Transport:

Aerial Views & Ile Meyronnet

Wednesday, 15 April 2020

▲ This one sums up the problem, I was in transit through a very empty Hong Kong airport on my way to Wakayama. On Sunday 16 February the coronavirus hadn’t kicked into high gear. But it soon would.

▲ It looks like it’s going to be a while before I’m looking out of aircraft windows again, so a few views from recent flights. On my way to Hong Kong from Melbourne there were some great views of islands in Indonesia and the Philippines. This is Manipa and Ambon Islands in Indonesia’s Maluku Group

▲ Less than a month later on 4 March we were still free to travel, that wasn’t going to last much longer as I arrived at London Heathrow on an Etihad Airbus A380. I really like the cameras on Airbus A350s and A380s, this view of London and the Thames River at dawn is from the tail camera.

▲ I also really like when you can identify what you’re flying over, although usually you need more detail than the airline moving maps give you. On my way from Melbourne in Australia to London I noted this island group’s location off South Australia’s Eyre Peninsula. These are the southern islands of the uninhabited Investigator Group, the northern part of the group (for those on the other side of the aircraft) consists of a number of small islets and larger Flinders Island. Curiously it’s not named after explorer Matthew Flinders, he named it after his brother Samuel Flinders. Tasmania’s larger, better known and inhabited Flinders Island is named after Matthew Flinders, but not by Mr Flinders himself. He named the island Great Island, the name was later changed to honour him. From the top of the photograph the islands I saw were Dorothee Island, the most southerly of the group, then the two Veteran Isles and the Pearson Islands, almost joined to larger Ile Meyronnet. At least some sources define it that way, others (including Wikipedia in English at least) ignore Meyronnet and treat it as part of the Pearson Islands. There is an excellent Sea Shepherd report on the Pearson Islands, Sea Shepherd is the operation dedicated to convincing the Japanese that slaughtering whales is not a good idea. Pretty much like most of the world is currently trying to convince the Chinese that slaughtering – and eating – smaller wildlife is not a good idea for any of us.
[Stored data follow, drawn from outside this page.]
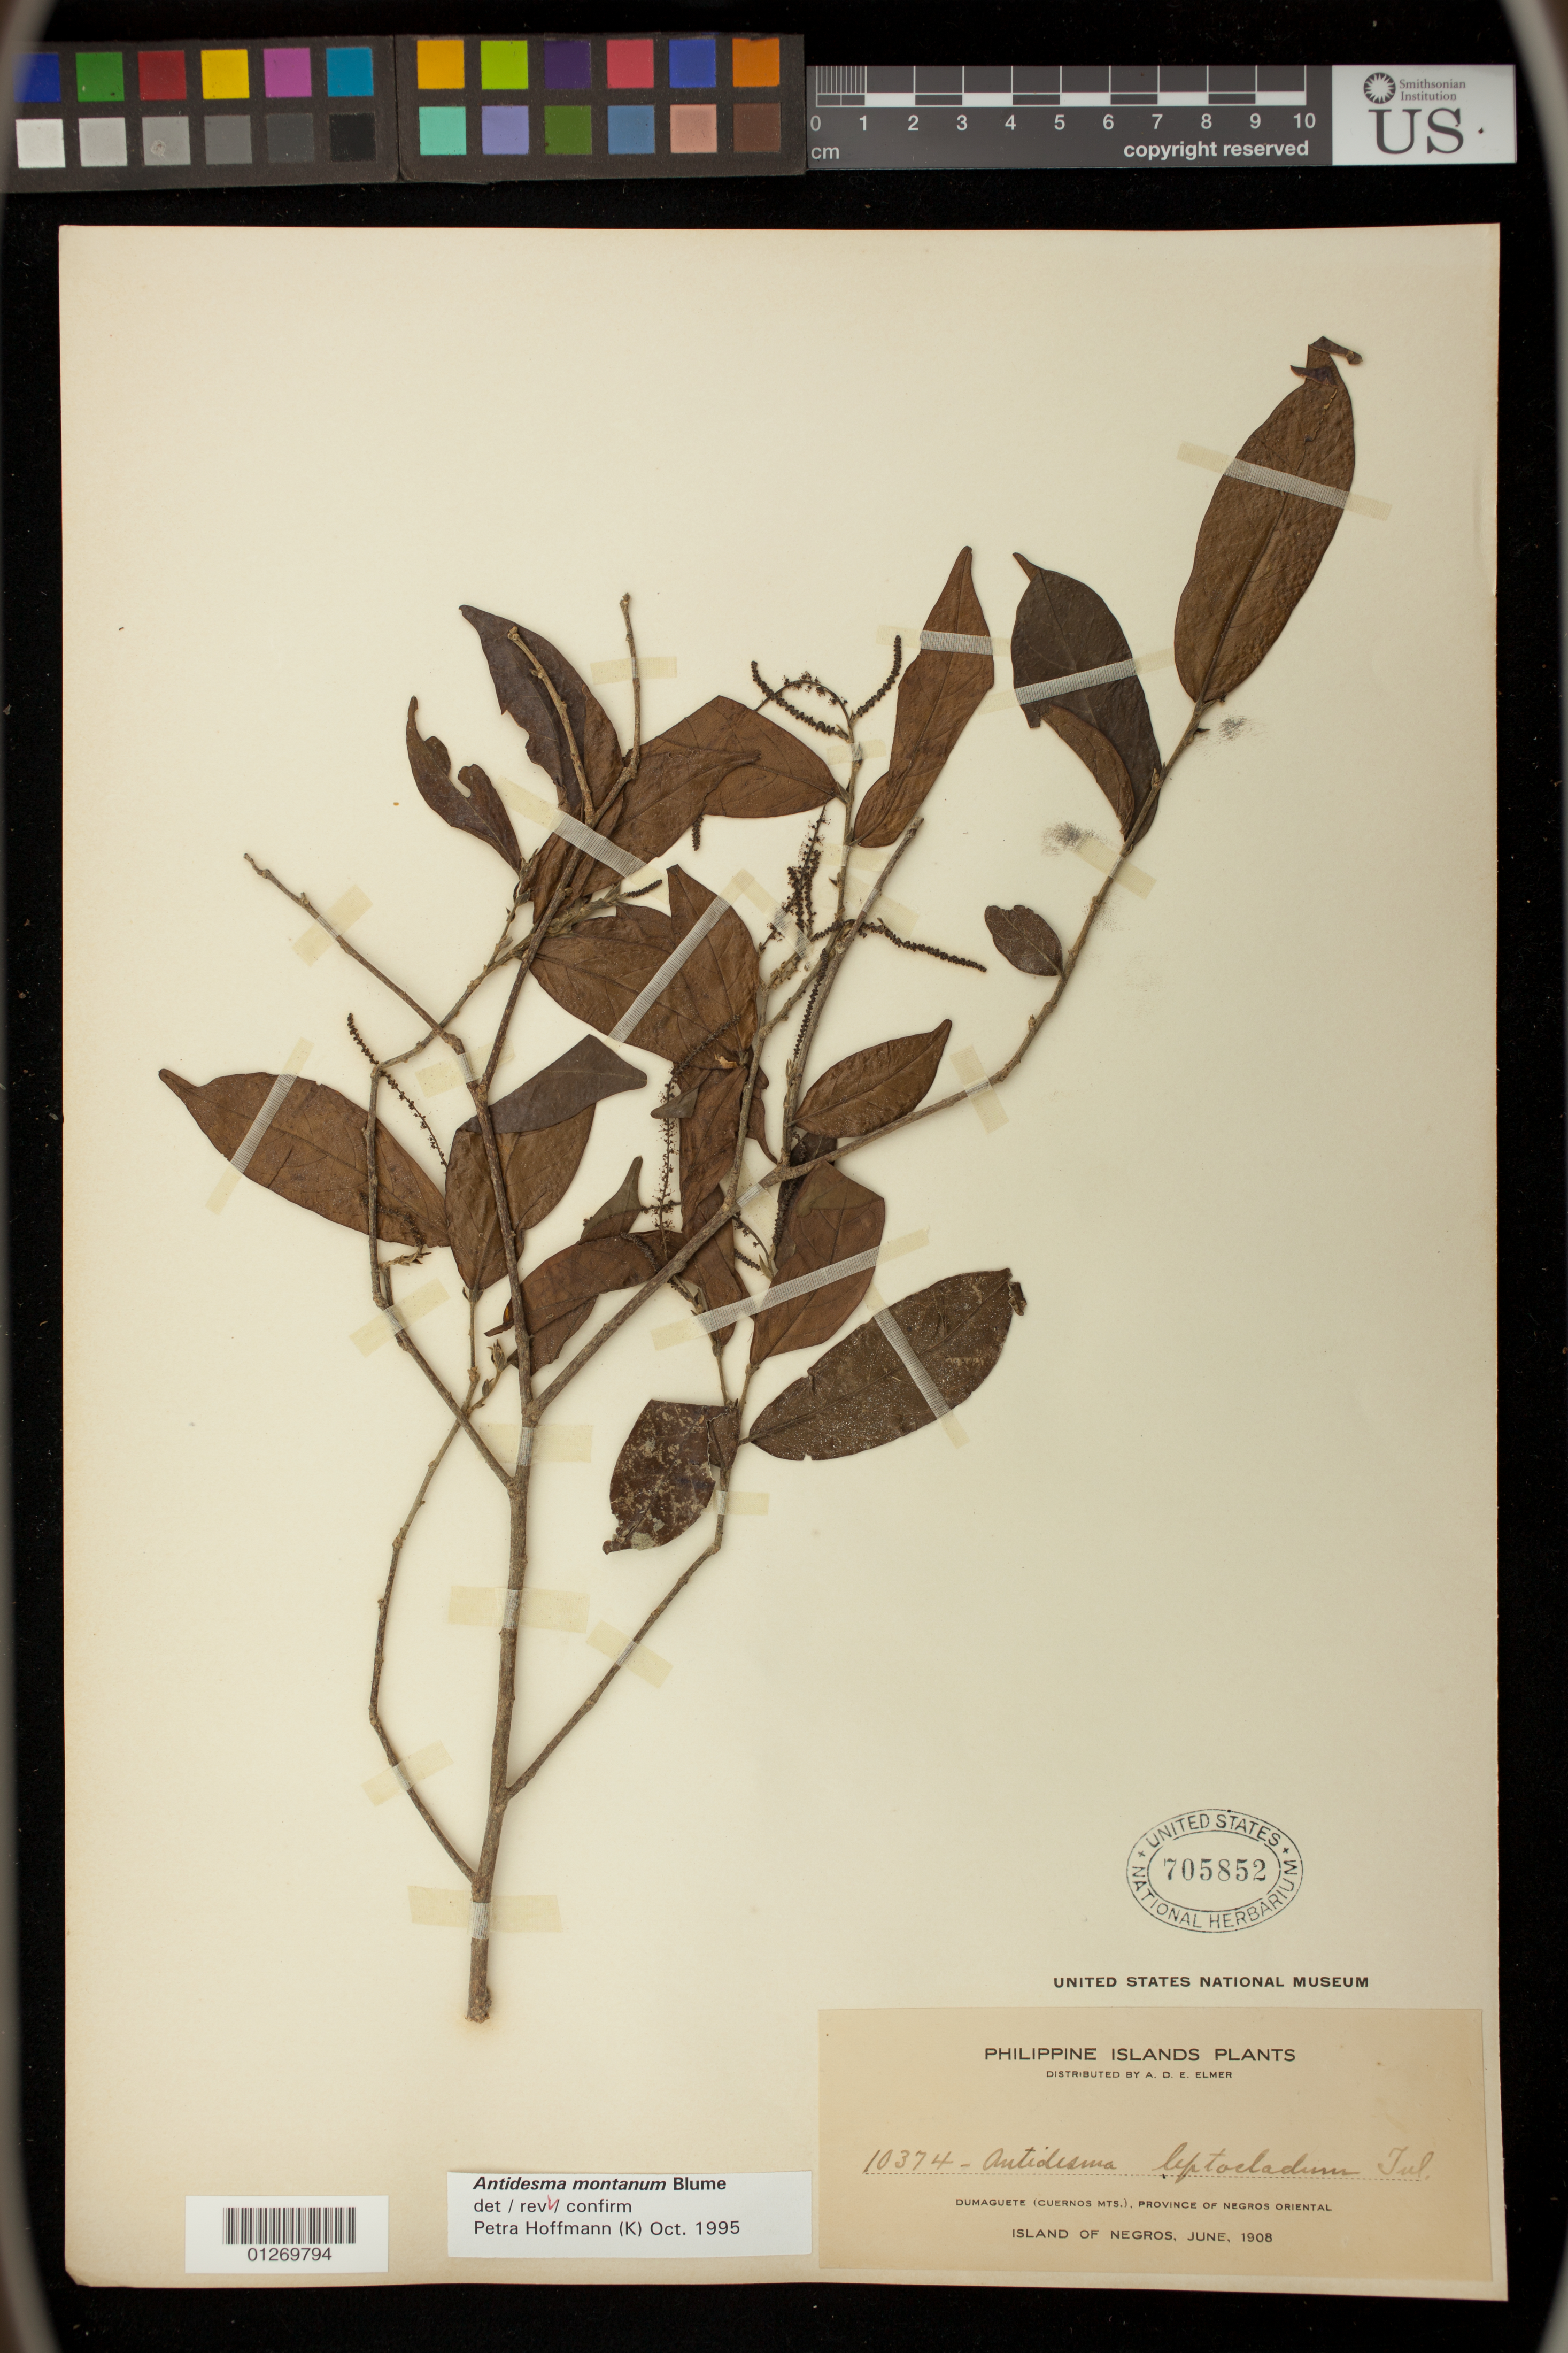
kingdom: Plantae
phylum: Tracheophyta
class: Magnoliopsida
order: Malpighiales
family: Phyllanthaceae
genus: Antidesma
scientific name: Antidesma montanum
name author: Blume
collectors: A. D. E. Elmer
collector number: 10374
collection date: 1908-06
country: Philippines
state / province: Central Visayas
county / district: Negros Oriental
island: Negros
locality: Dumaguete (Cuernos Mts), Province of Negros Oriental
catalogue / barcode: US 705852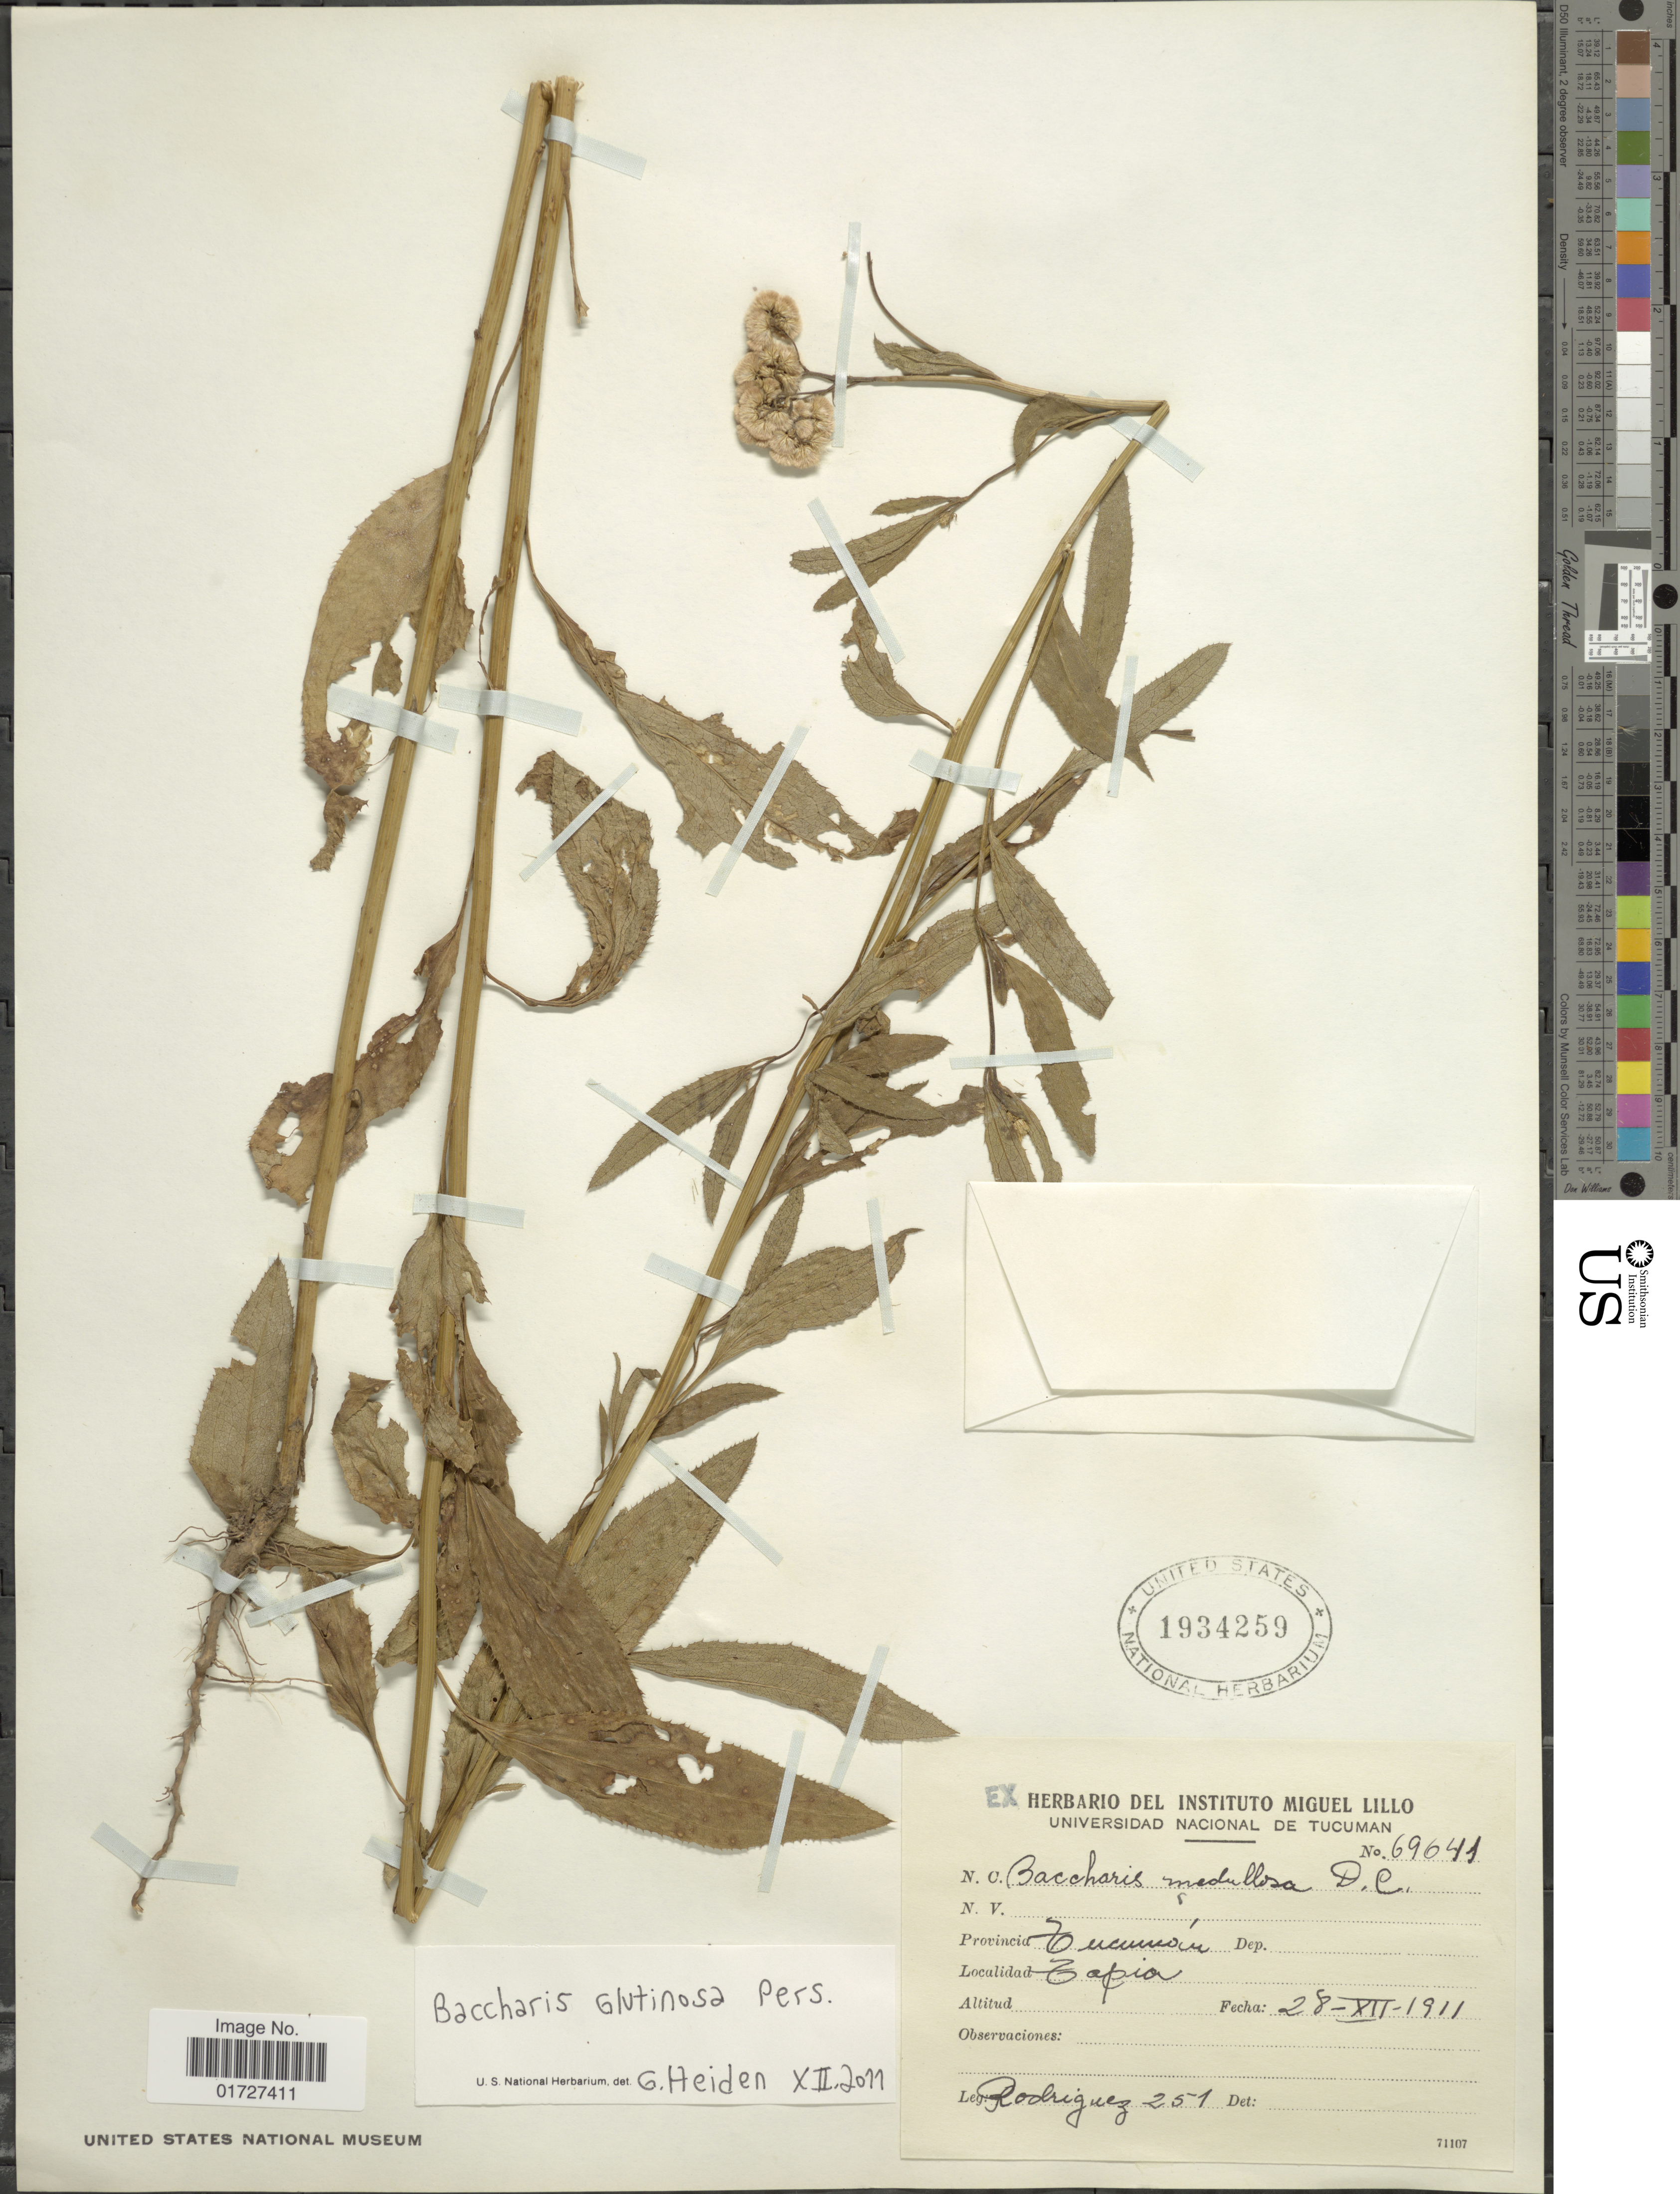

▲ A week later on 11 March I was on this Yemenia A320 as dawn came up and the full moon hovered over the aircraft’s starboard wing. I’d left Cairo at 2 am, a horrible hour to fly anywhere, on our flight to the Yemeni Island of Socotra.

▲ As we approached Socotra the Qalansiya lagoon and the long sweep of beach which encloses it came into view at the western end of that fascinating island. Sadlly my Socotra trip came to an early conclusion when we were camping at the Qalansiya campsite on that lagoon

◄ Finally, on my way back to Melbourne I spotted this mine site and its nearby airstrip as we crossed Western Australia. The moving map said we were about 300km north-east of the historic Western Australia mining town of Kalgoorlie so it was no problem to find the Tropicana Gold Mine at 29°14’54.97″S 124°32’54.12″E on Google Earth. It opened in 2012.